Time and again, athletes ask questions about sugar, protein, supplements, caffeine, carbs, recovery and body fat. To address these issues, an international group of sports nutritionists (Professionals in Nutrition & Exercise Science (PINES); www.sportsoracle.com) gathered in Seattle in May. Experts in their fields discussed the latest research and answered commonly asked questions. Perhaps the answers will help you resolve confusing nutrition issues.
Q. Is pre-exercise sugar harmful to performance?
A. More than 100 studies indicate consuming sugar within the hour pre-exercise does not hurt performance. The vast majority of athletes can enjoy pre-exercise sweets for a quick fix. But some athletes are, indeed, "sugar sensitive" and experience rebound hypoglycemia. They quickly learn:
1) to avoid sugar 15 to 45 minutes pre-exercise and instead consume it right before they exercise (the body will not have time to release the insulin that contributes to the "crash") or
2) choose pre-exercise foods that do not produce a "sugar high" such as oatmeal or whole grain toast with a little peanut butter.
Q. How can I gain muscle and lose fat?
A. It's difficult for the body to build muscle and lose fat at the same time. Building muscle requires calories. If you are restricting calories to lose undesired body fat, your body does not have the fuel it needs to create new muscle tissue. Instead, the body breaks down muscle to use for fuel.
A dieting athlete can minimize muscle loss with:
1) a small calorie deficit that contributes to slow fat loss.
2) an adequate protein intake (i.e., some protein at each meal).
3) frequently eaten meals that offer a constant supply of protein and fuel.
4) strength training to help protect against muscle loss.
Q. What should I eat to recover after exercise?
A. After a moderate workout, you need not worry about rapidly refueling because your muscles are not depleted. But if you have done exhaustive exercise, you should plan to replace carbs, water and sodium as soon as tolerable--particularly if you will be exercising again within six hours. Adding a little protein to the recovery meal or snack helps repair damaged muscle, reduce soreness, and also enhance glycogen replacement in athletes who neglect to eat enough carbs:
-For a 150-pound athlete, the recommended carb dose for rapid recovery is ~300-calories every two hours for four to six hours.
-A wise protein target is about 15 to 30 grams protein for a 150-lb athlete, taken right after (and/or during) exercise. (More precisely: 0.5 g carb/lb and 0.1-0.2 g protein/lb)
Simple suggestions include 16 ounces of chocolate milk; a handful of pretzels and a yogurt; a meal such as cereal with milk, Carnation Instant Breakfast or a shake made with milk, powdered milk and a big banana or other fruit.
Timing may be more important than the actual amount of food consumed. Your best bet is to time your meals to your training, so you eat a meal after a hard workout.

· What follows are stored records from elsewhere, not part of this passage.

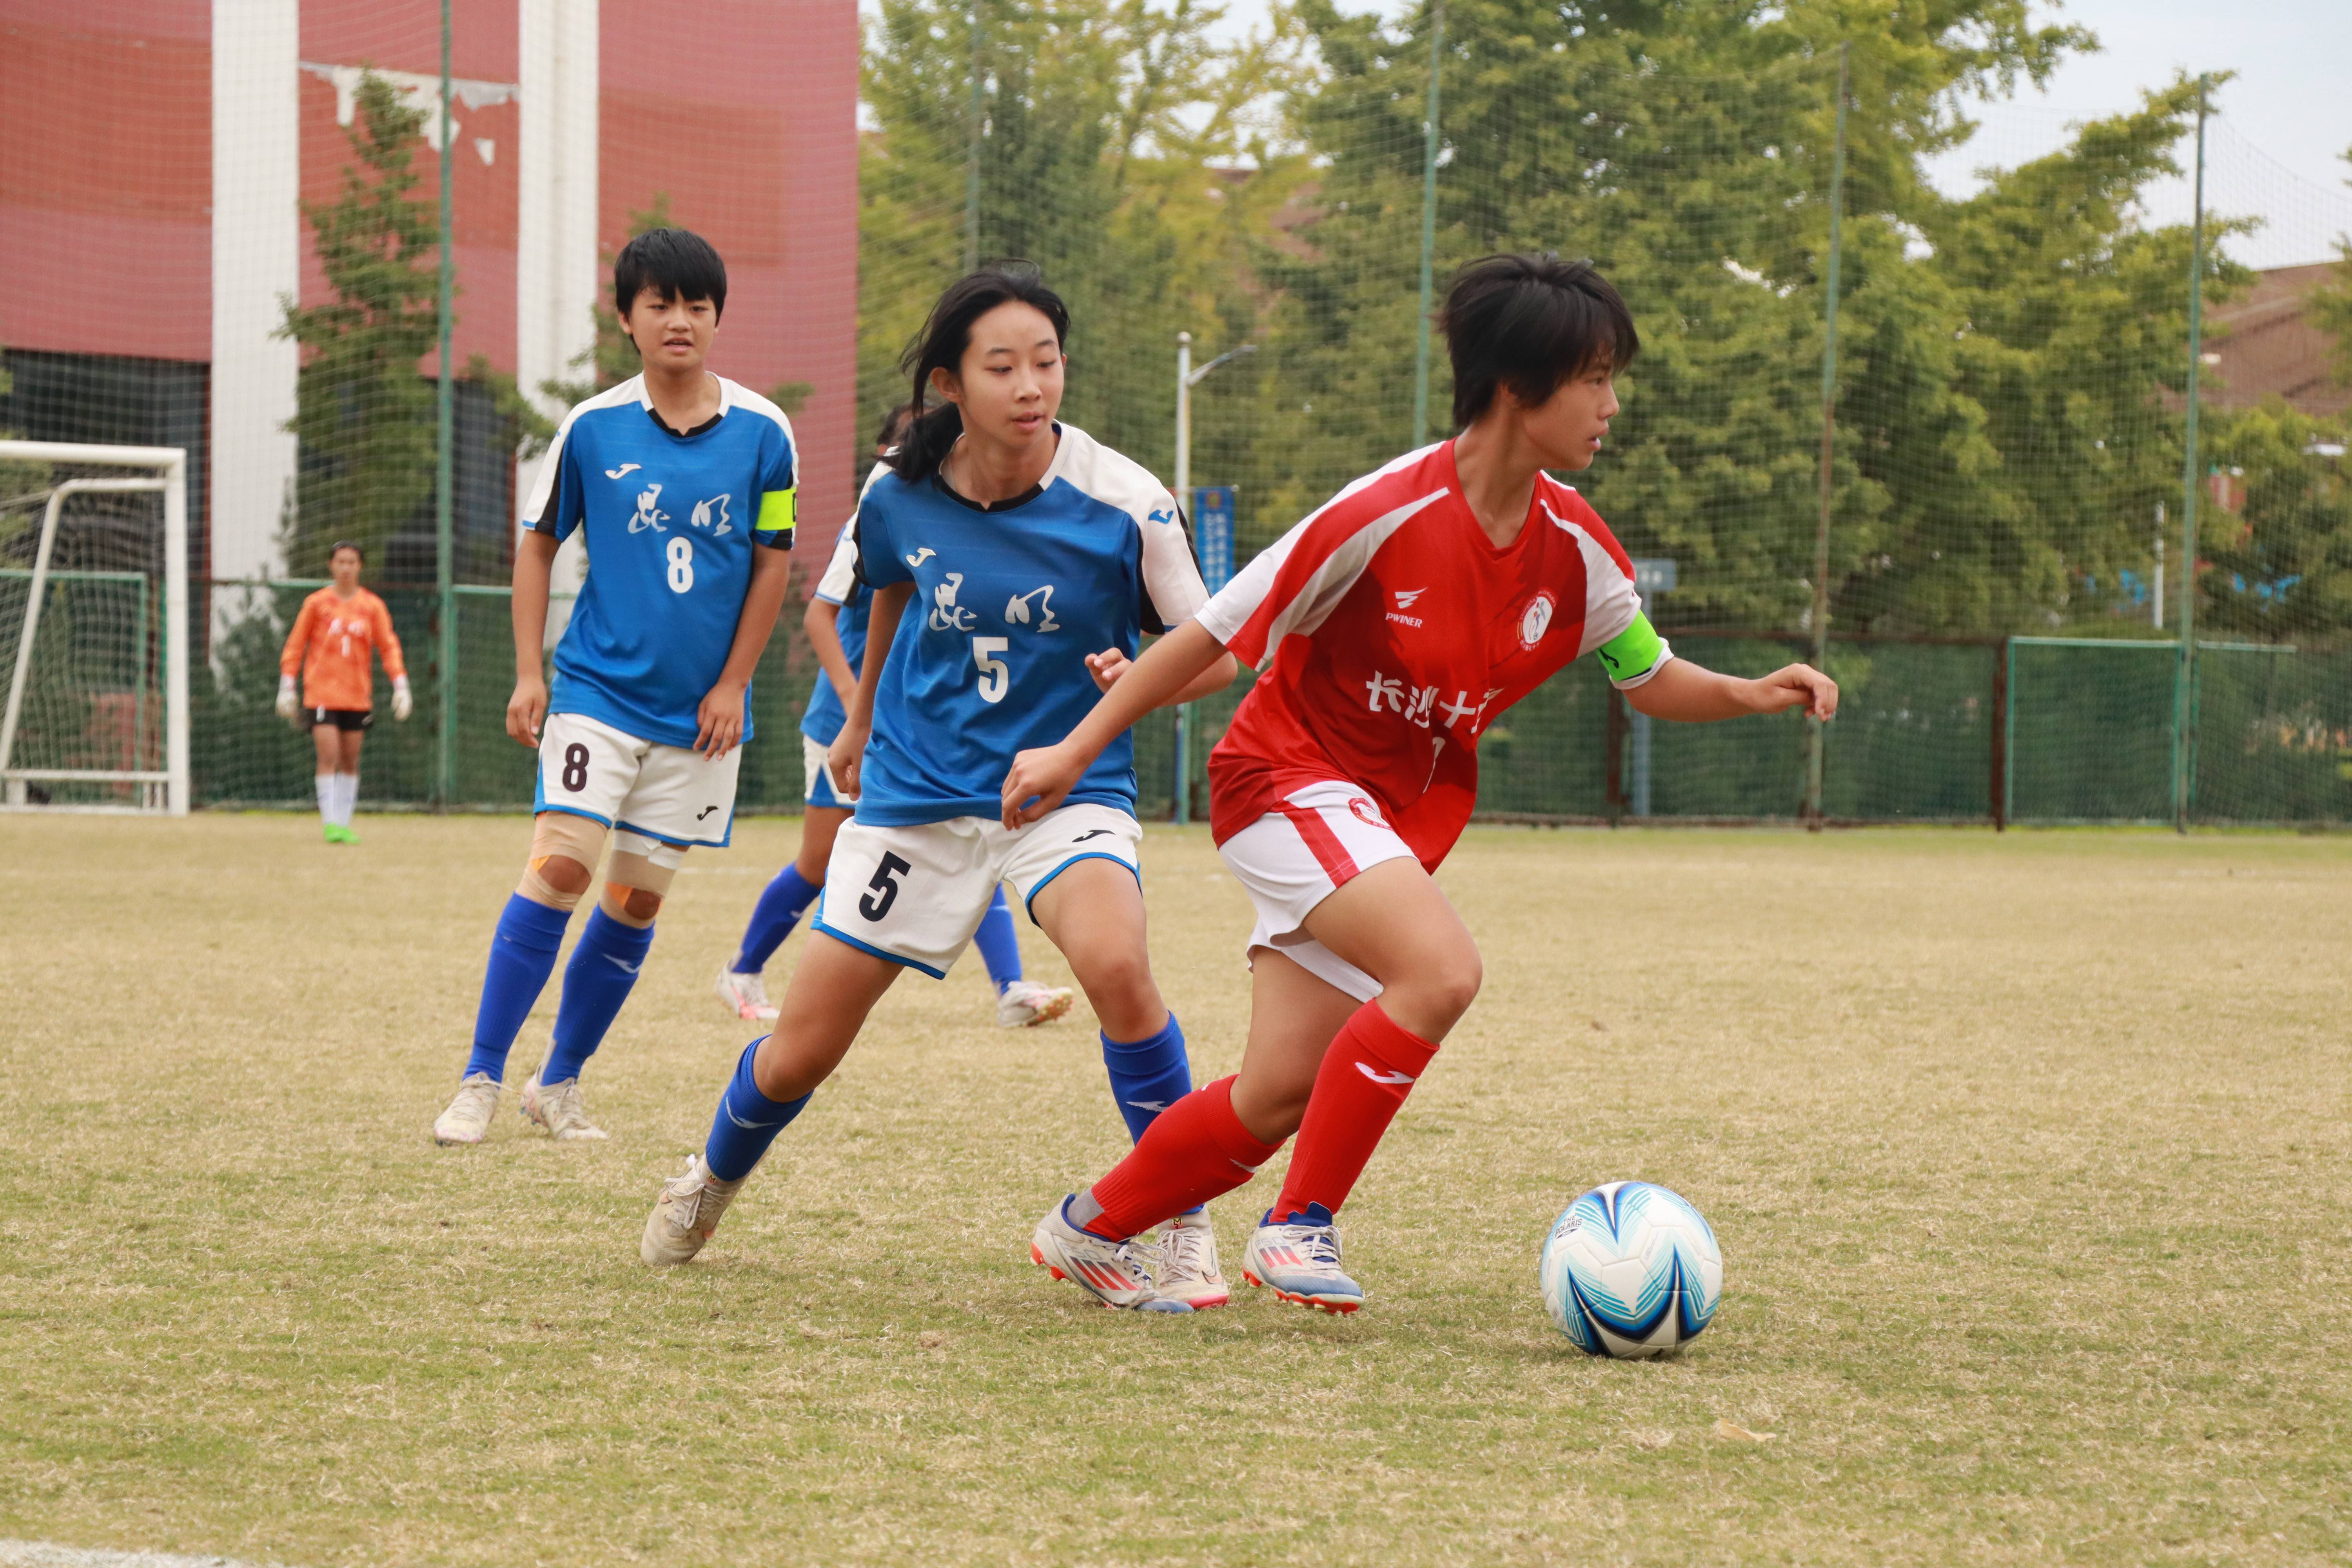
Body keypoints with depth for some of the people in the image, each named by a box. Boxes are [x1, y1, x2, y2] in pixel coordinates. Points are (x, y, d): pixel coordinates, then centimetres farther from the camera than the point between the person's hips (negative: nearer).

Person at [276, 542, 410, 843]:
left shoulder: (372, 606, 6)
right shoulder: (316, 603, 2)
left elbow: (389, 647, 5)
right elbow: (295, 646, 5)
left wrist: (401, 686, -5)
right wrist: (287, 688, 1)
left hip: (358, 695, 2)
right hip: (321, 692, -2)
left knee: (350, 761, 5)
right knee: (328, 756, -12)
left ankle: (344, 824, 13)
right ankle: (329, 823, -10)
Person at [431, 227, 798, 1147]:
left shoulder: (761, 433, -3)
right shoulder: (593, 429, -3)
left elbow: (772, 562, 5)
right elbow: (537, 545, 7)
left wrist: (731, 684, 1)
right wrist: (528, 674, 1)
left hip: (699, 710, 2)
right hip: (599, 691, -2)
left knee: (638, 897, 5)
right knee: (559, 866, -14)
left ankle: (560, 1082, 19)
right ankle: (481, 1081, -9)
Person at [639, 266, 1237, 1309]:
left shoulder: (1121, 503, -17)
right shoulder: (902, 497, -7)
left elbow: (1217, 652, -8)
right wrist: (860, 723, 32)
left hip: (1066, 789, -3)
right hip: (916, 792, 3)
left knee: (1114, 961, -35)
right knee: (799, 1054, 6)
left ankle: (1184, 1230, -18)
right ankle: (712, 1182, 41)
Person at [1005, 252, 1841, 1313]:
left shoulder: (1573, 548, -4)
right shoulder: (1384, 517, -23)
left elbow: (1650, 679, 12)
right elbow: (1211, 636, -15)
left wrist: (1747, 695, -9)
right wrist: (1074, 752, -12)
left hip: (1403, 812, 7)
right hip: (1287, 776, -7)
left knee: (1279, 1097, 3)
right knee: (1441, 969, -30)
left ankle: (1087, 1230, 27)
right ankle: (1300, 1226, -17)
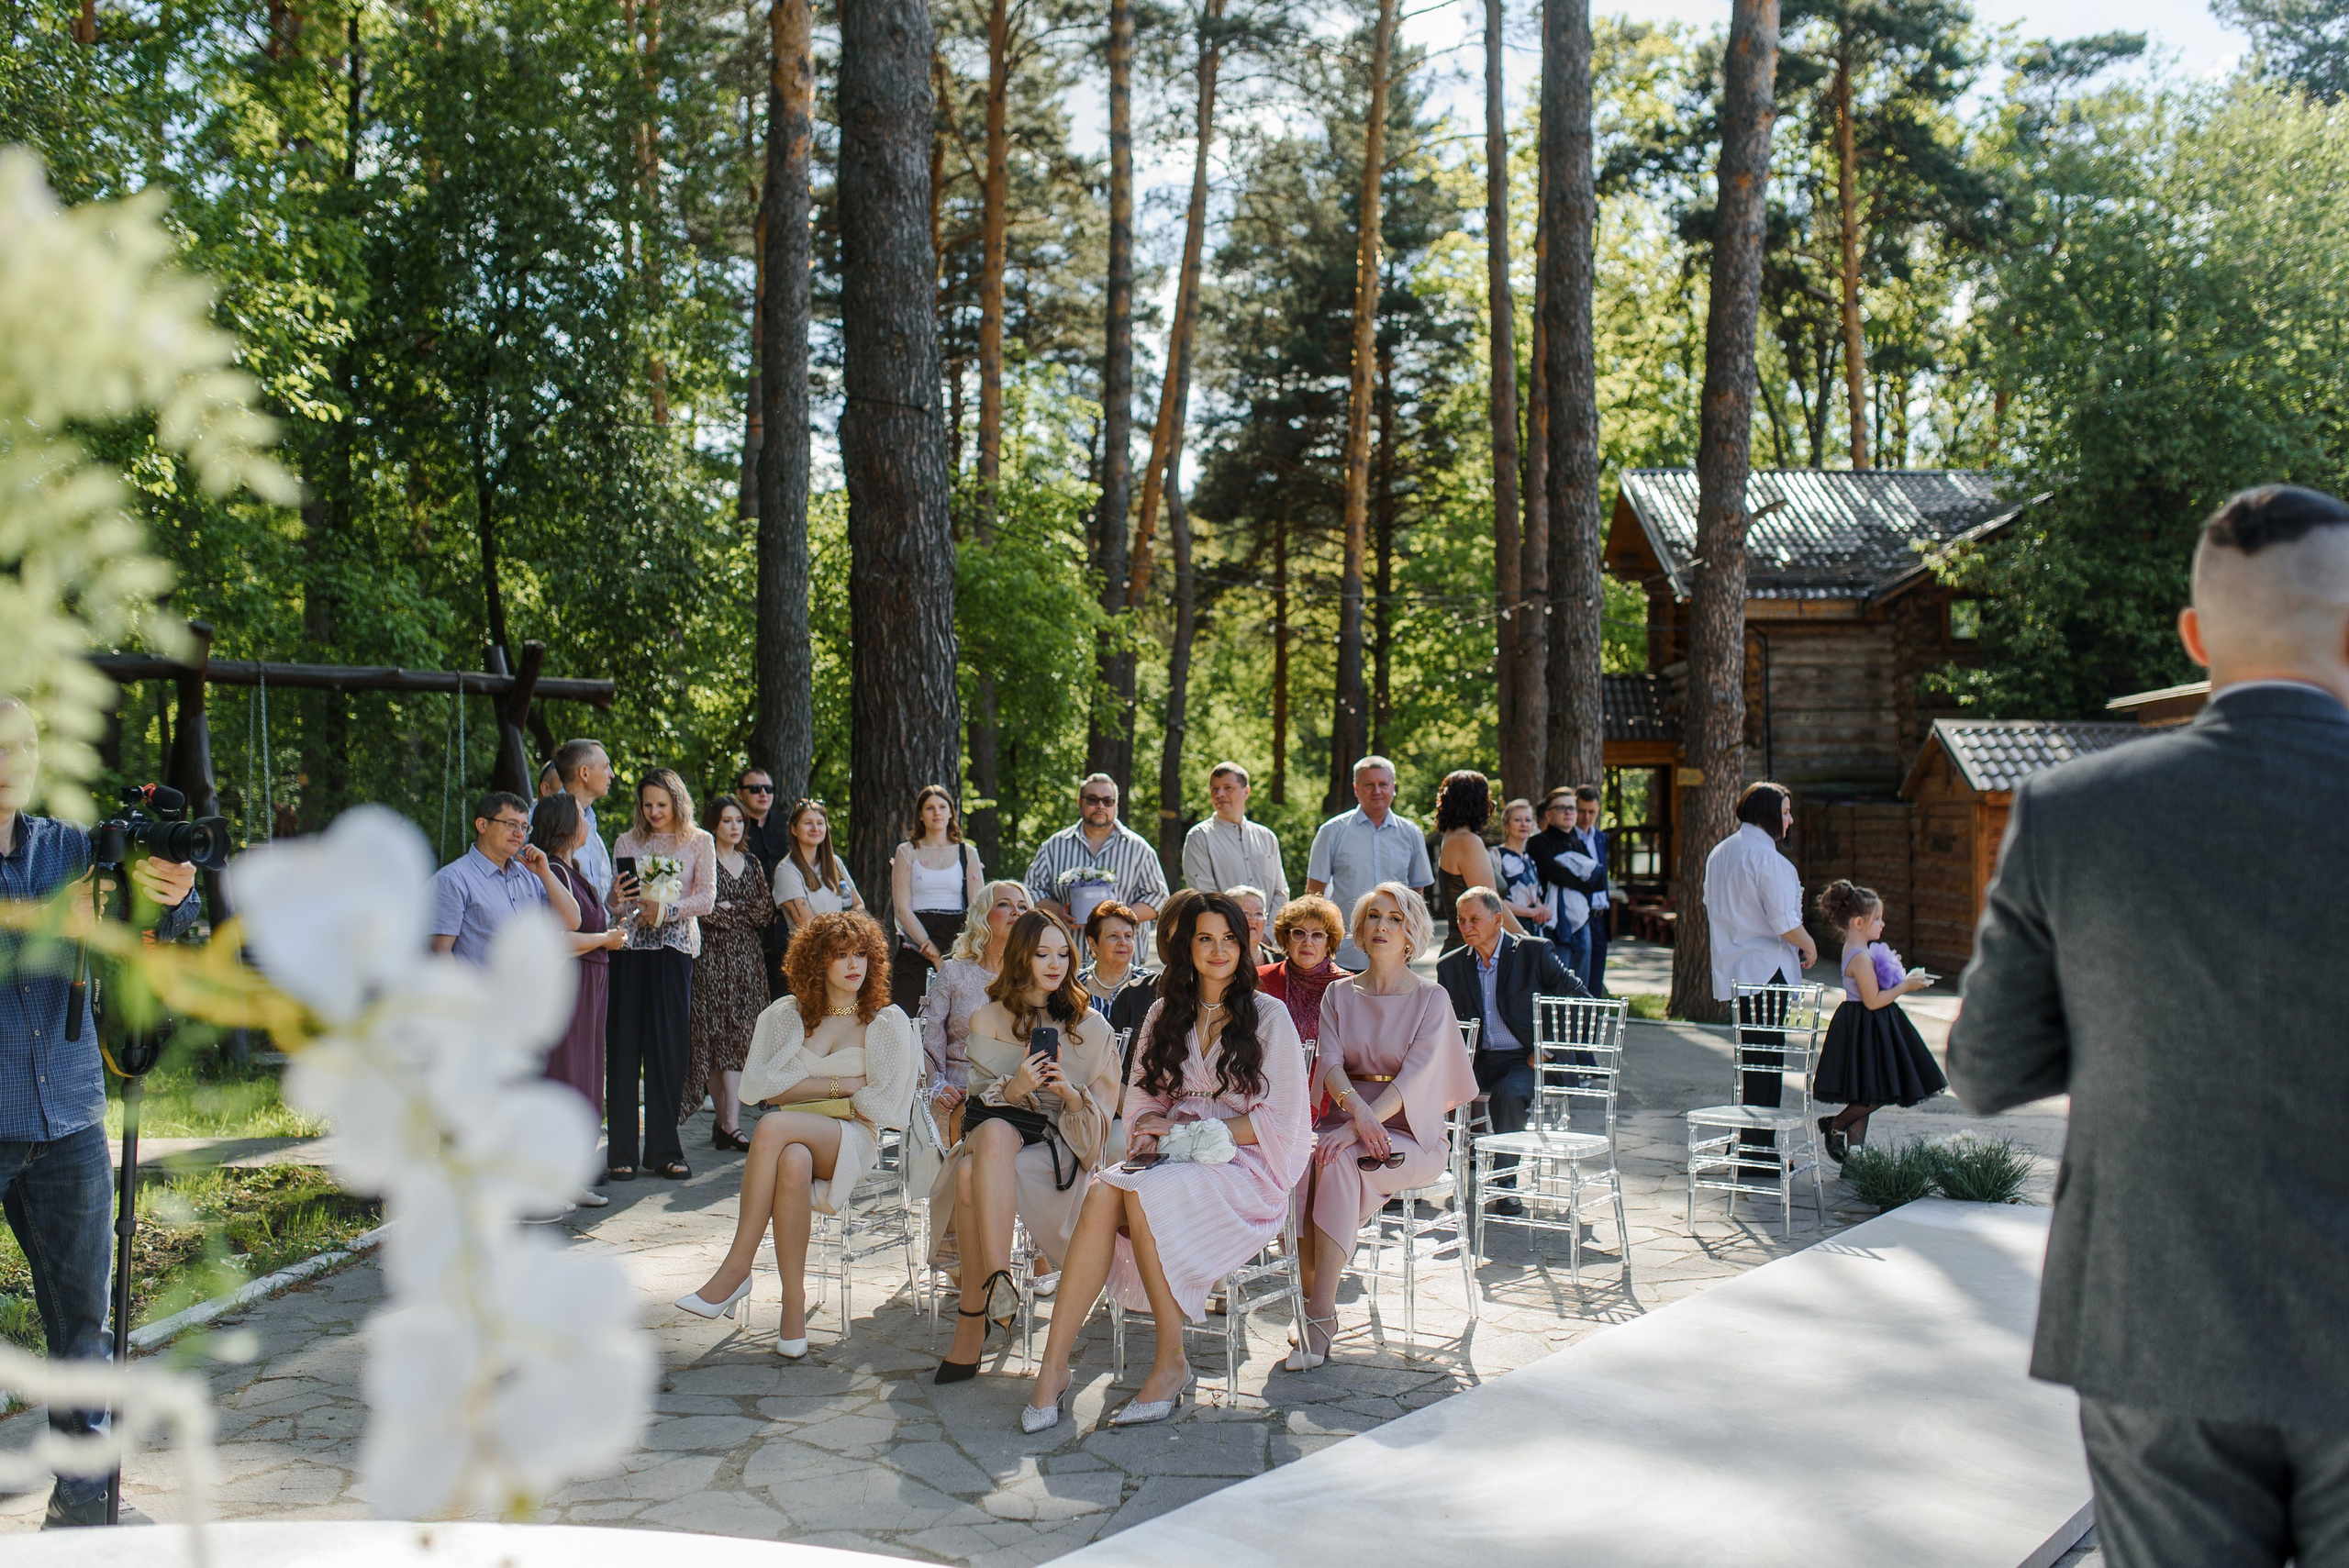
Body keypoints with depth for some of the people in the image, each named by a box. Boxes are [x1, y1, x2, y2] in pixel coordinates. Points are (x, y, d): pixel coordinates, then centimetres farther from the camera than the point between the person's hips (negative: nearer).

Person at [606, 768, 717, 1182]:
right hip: (631, 948, 1)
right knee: (624, 1045, -2)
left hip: (675, 949, -1)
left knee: (670, 1047, -1)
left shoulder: (700, 842, 8)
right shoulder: (628, 842, 12)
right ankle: (621, 1152, 4)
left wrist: (664, 911, -14)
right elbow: (615, 903, 9)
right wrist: (617, 898, -13)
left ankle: (664, 1151, 8)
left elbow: (706, 899, -1)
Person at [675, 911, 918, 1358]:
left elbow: (884, 1107, 1)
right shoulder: (785, 1015, 16)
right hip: (795, 1136, 2)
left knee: (773, 1126, -35)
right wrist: (838, 1085, -4)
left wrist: (802, 1090, 1)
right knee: (793, 1163, -38)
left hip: (853, 1141, -2)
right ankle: (794, 1303, -31)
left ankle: (736, 1268, -30)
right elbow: (758, 1085, 3)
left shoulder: (888, 1023, 9)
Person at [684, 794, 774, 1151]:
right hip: (711, 956, -4)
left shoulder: (751, 863, 17)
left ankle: (729, 1123, -4)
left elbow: (767, 911, 10)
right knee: (714, 1037, -5)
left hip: (747, 957, 4)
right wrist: (746, 912, -3)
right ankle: (726, 1119, 0)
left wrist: (730, 908, -3)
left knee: (740, 1037, -3)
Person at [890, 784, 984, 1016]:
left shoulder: (968, 853, 12)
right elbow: (902, 908, 0)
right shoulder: (906, 852, 9)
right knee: (904, 1016, -12)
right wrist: (931, 951, -10)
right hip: (915, 943, -1)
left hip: (956, 942, 1)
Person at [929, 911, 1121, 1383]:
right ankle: (997, 1280, -38)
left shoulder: (1091, 1026, 6)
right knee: (993, 1131, -36)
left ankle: (973, 1319, -32)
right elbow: (979, 1101, 7)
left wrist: (1071, 1093, -18)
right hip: (998, 1133, 2)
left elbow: (1100, 1118, 4)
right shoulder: (988, 1019, 11)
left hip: (1062, 1147, -2)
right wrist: (1013, 1089, -15)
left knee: (973, 1175, -33)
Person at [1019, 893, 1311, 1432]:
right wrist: (1157, 1129, -9)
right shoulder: (1166, 1014, 16)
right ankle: (1054, 1363, -29)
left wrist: (1195, 1132, -12)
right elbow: (1140, 1098, 15)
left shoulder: (1268, 1015, 2)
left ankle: (1171, 1361, -20)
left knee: (1143, 1195, -32)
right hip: (1175, 1157, 4)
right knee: (1104, 1191, -28)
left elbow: (1280, 1118, -4)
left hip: (1246, 1164, -4)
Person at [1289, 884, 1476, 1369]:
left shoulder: (1431, 998, 1)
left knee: (1337, 1162, -34)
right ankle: (1311, 1300, -20)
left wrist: (1358, 1127, -25)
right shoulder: (1339, 994, 13)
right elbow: (1330, 1062, -1)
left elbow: (1413, 1077, -11)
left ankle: (1321, 1315, -29)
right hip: (1347, 1113, 3)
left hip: (1410, 1131, -3)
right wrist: (1356, 1108, -24)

Q. What's best to drink during and after exercise? How much?
A. Beverages that include a little sodium (i.e., sports drinks) enhance fluid retention. Alternatively, pre-exercise, you can consume sodium-containing foods (salted oatmeal, pretzels, broth). How much you need to drink depends on how much sweat you lose. Weigh yourself pre- and post exercise; dropping one pound equates to losing 16 ounces of sweat that needs to be replaced. More simply, you can monitor your urine and drink enough to urinate a pale-colored urine frequently throughout the day. Not urinating for several hours post-exercise is bad: dehydration!